The strongly voiced opinions of nationally syndicated hosts such as Rush Limbaugh and Howard Stern and their counterparts on local stations agitate listeners but also get them thinking and responding, she said.

"Sometimes in the course of doing the radio show four to five hours, five days a week, there are things said that are offensive," Nashe said. "That's what free speech is all about. The person on the other side of the [telephone call-in] line has that same right."

Lynn Samuels, formerly a talk radio host on WABC in New York City, said she detects "a pulling back from that real nasty tone" popular a few years ago. But she added that "practically anything you say on talk radio is taken by someone as offensive."

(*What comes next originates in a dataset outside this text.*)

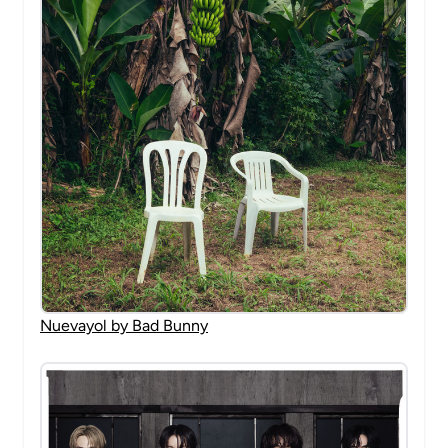
Nuevayol by Bad Bunny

"Some of the hosts go too far, but these politically polite people are so sensitive," she said.

Considering the possibilities for a talk show format on racial and ethnic harmony, Samuels said: "It would be boring. Just think of talk radio with everyone being nice. Talk radio needs some spice."

Some listeners, though, are setting limits to what the community should tolerate.

A group of civil rights and social activists in Wheeling confronted officials at WWVA two years ago after hearing the weekly program "Dissident Voices," produced by white supremacist William Pierce. One show promoted Holocaust denial, and another was a "really hateful" attack on Martin Luther King Jr., according to Patricia Jacobson, a member of what became the Citizens' Task Force Against Hate.

Larry Anderson, WWVA vice president and general manager, said he had been unaware of Pierce's agenda and that early broadcasts of the program were "squeaky clean."

After meeting with the task force and listening to Pierce's later shows, Anderson said he let the program's contract expire.

The station also offered task force members free air time each day for a month to respond with their own message. The task force asked Kline and his wife, Carrie, to fill the slot with interviews they had conducted for a local oral history project.

"We wanted to produce something that wouldn't be preachy but would give the audience listening to this hate stuff information on how you could live together with differences," Jacobson said. "It wasn't all happiness and light, but we wanted people to know there's discrimination and how it hurts people."

Although the station offered to continue the free spots, Kline said he couldn't get funding to produce more interviews.

More recently, Capital District Communities Against Hate, a group of clergy, civil rights leaders and social activists in Albany, N.Y., held a vigil in front of radio station WGY last spring to protest remarks made by talk show host Mark Williams that equated Palestinians with "tree-swinging savages."

Williams has said the reference was specifically to Yasser Arafat and the Palestine Liberation Organization, not all Palestinians. But some listeners heard his comments as directed to all Muslims, and they took particular offense at what they said was Williams' harsh treatment of a 14-year-old Muslim girl who called in on the air.

Group members said they met several times with station officials and eventually received copies of the station's talk show policy and promises to apologize to those offended by the remarks about Islam.

"We're not trying to censor anybody," said the Rev. Robert Lamar, a Presbyterian minister and executive director of the Capital Area Council of Churches. "We're trying to encourage responsibility."